National Poetry Month is a literary celebration which is celebrated all over the world by millions of people. The purpose of this holiday is to mark the importance of poetry in our lives and to remember the great poets who created this poetry. This holiday started in the 1990s, due in part to the successful celebrations of Women’s History Month in March and Black History Month in February.
Haiku – A type of Japanese poem consisting of three unrhymed lines, with mostly five, seven, and five syllables in each line.
Free Verse – Consists of non–rhyming lines, without any metrical pattern, but which follow a natural rhythm.
Epic – A form of lengthy poem, often written in blank verse, in which poet shows a protagonist in action of historical significance, or a great mythic.
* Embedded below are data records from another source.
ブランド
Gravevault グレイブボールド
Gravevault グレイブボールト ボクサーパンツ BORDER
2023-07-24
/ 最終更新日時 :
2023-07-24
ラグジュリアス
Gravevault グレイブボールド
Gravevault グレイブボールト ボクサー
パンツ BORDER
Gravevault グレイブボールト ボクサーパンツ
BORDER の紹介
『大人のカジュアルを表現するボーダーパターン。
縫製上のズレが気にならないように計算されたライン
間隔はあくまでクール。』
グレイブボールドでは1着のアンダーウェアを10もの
Ballad – A type of narrative poem in which a story often talks about folk or legendary tales. It may take the form of a moral lesson or a song.
Sonnet – It is a form of lyrical poem containing fourteen lines, with iambic pentameter and tone or mood changes after the eighth line.
Elegy – A melancholic poem in which the poet laments the death of a subject, though he gives consolation towards the end.
Epitaph – A small poem used as an inscription on a tombstone.
Hymn – This type of a poem praises spirituality or God’s splendor.
Limerick – This is a type of humorous poem with five anapestic lines in which the first, second, and fifth lines have three feet, and the third and fourth lines have two feet, with a strict rhyme scheme of aabba.
Villanelle – A French styled poem with nineteen lines, composed of three–line stanza, with five tercets and a final quatrain. It uses refrain at the first and third lines of each stanza.